Exercise requirements: Give back the lines below word for word, leaving out the pictures.

(Dataset records Opens)

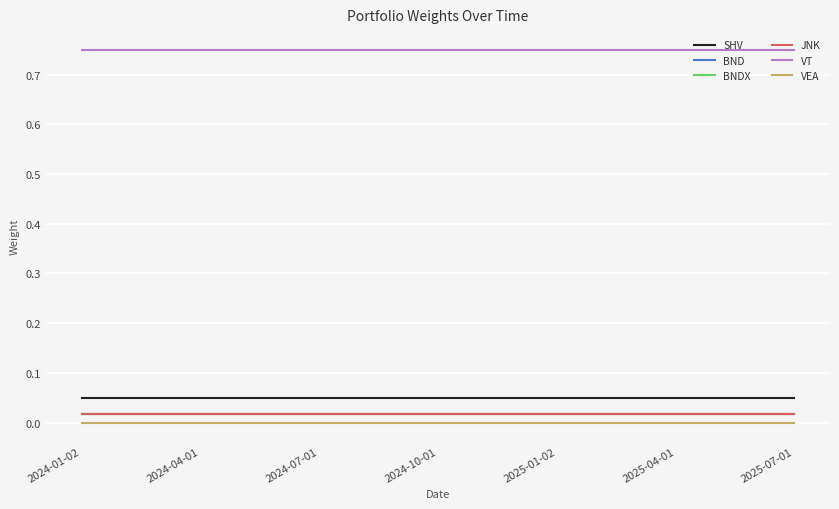

What is the minimum value for SHV?

0.1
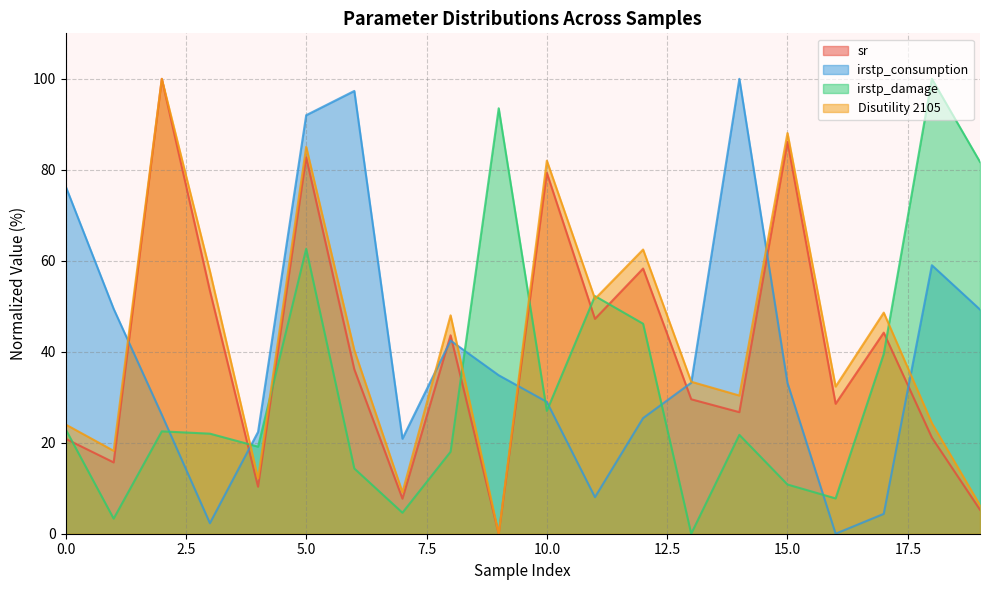

What is the value of the sr point at the 17th from the left?

28.6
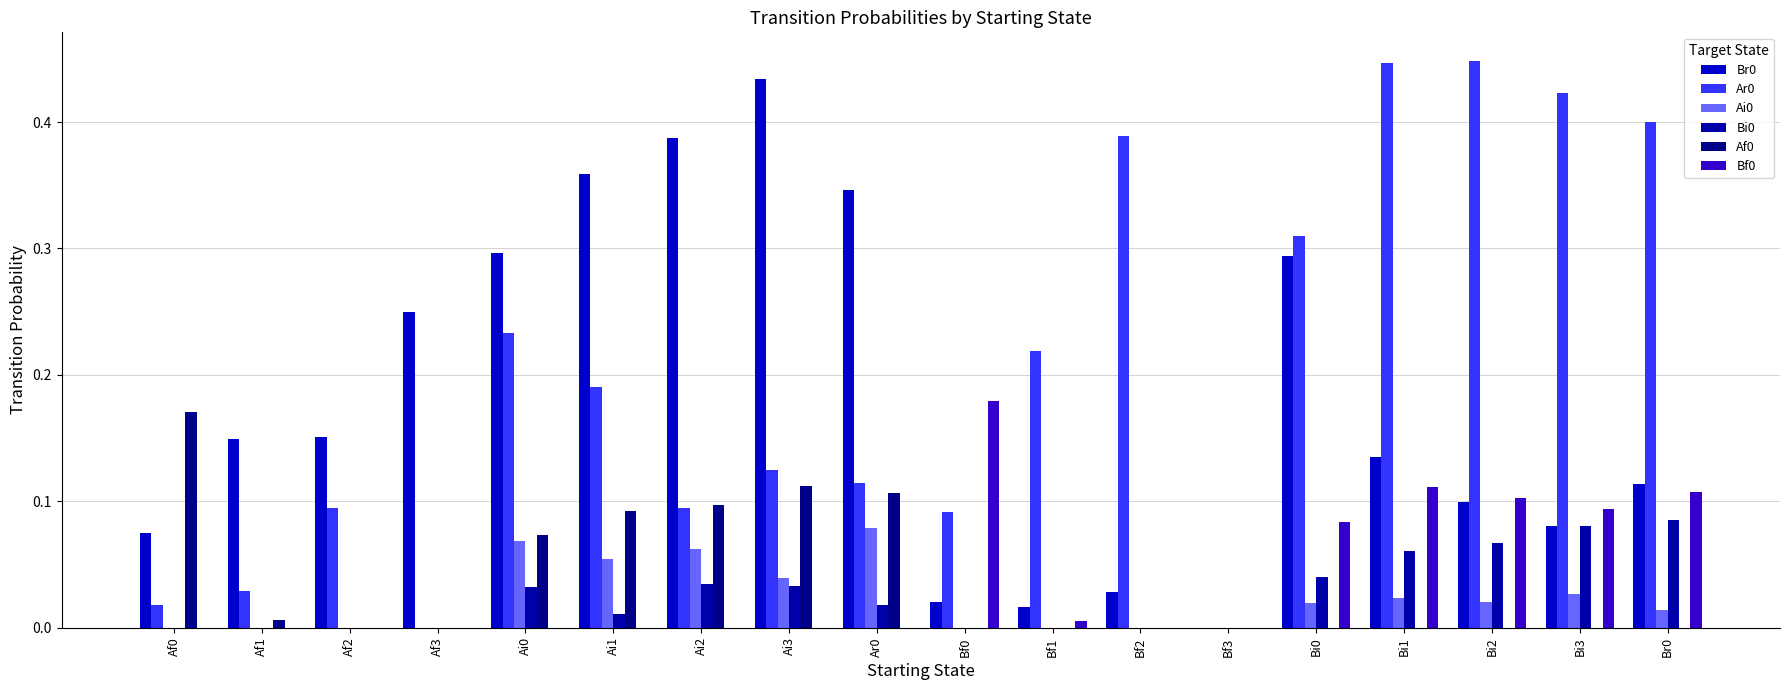

Count the number of categories in the chart.

18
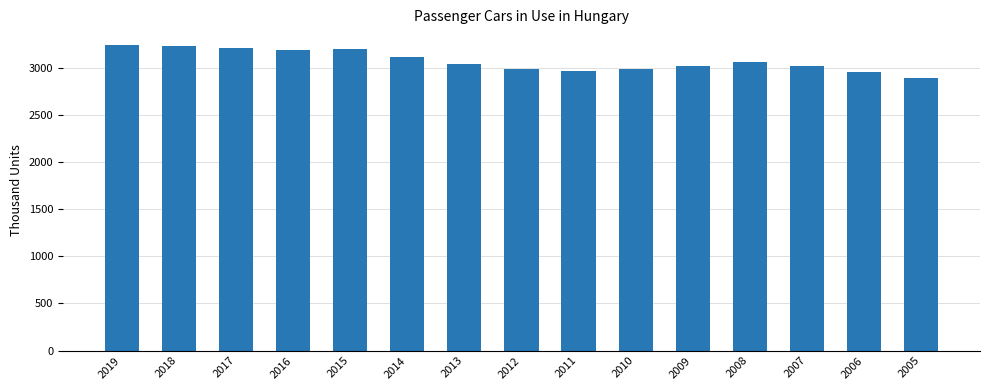

Approximately how many times larger is the value at 2006 compared to 2019?

0.9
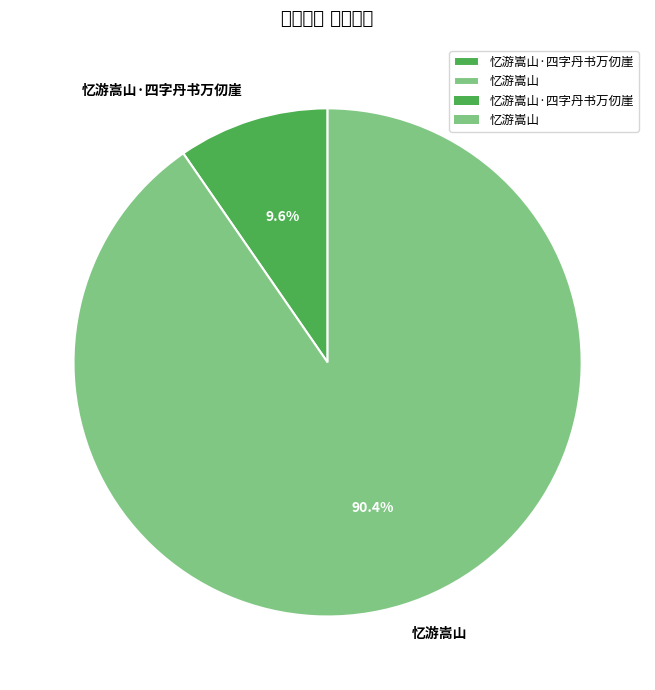

Does any single category account for the majority?

Yes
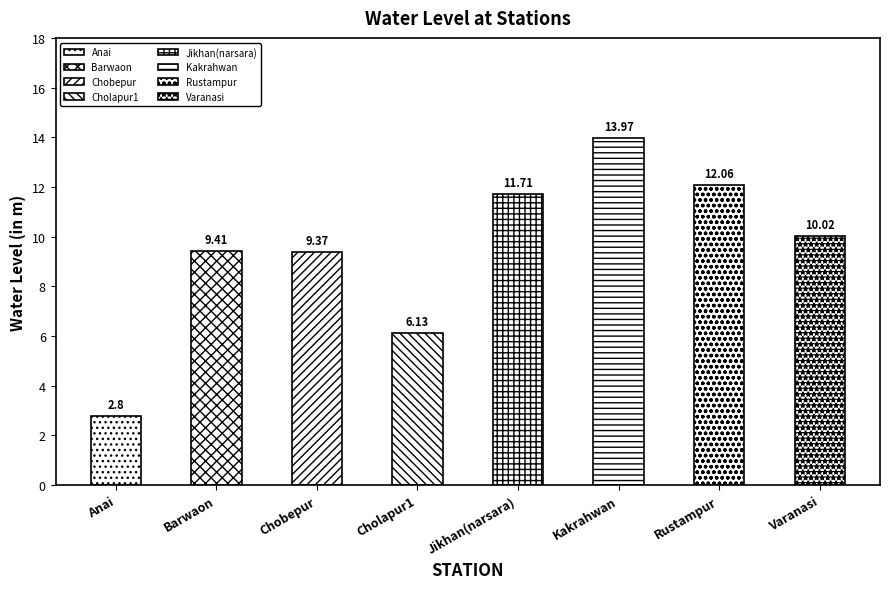

What is the ratio of the value at Chobepur to the value at Rustampur?

0.8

(Dataset records Closes)

Exercise response:
What is the minimum value for SHV?

0.1

What is the value of the sr point at the 17th from the left?

28.6

Count the number of categories in the chart.

18

Approximately how many times larger is the value at 2006 compared to 2019?

0.9

Does any single category account for the majority?

Yes

What is the ratio of the value at Chobepur to the value at Rustampur?

0.8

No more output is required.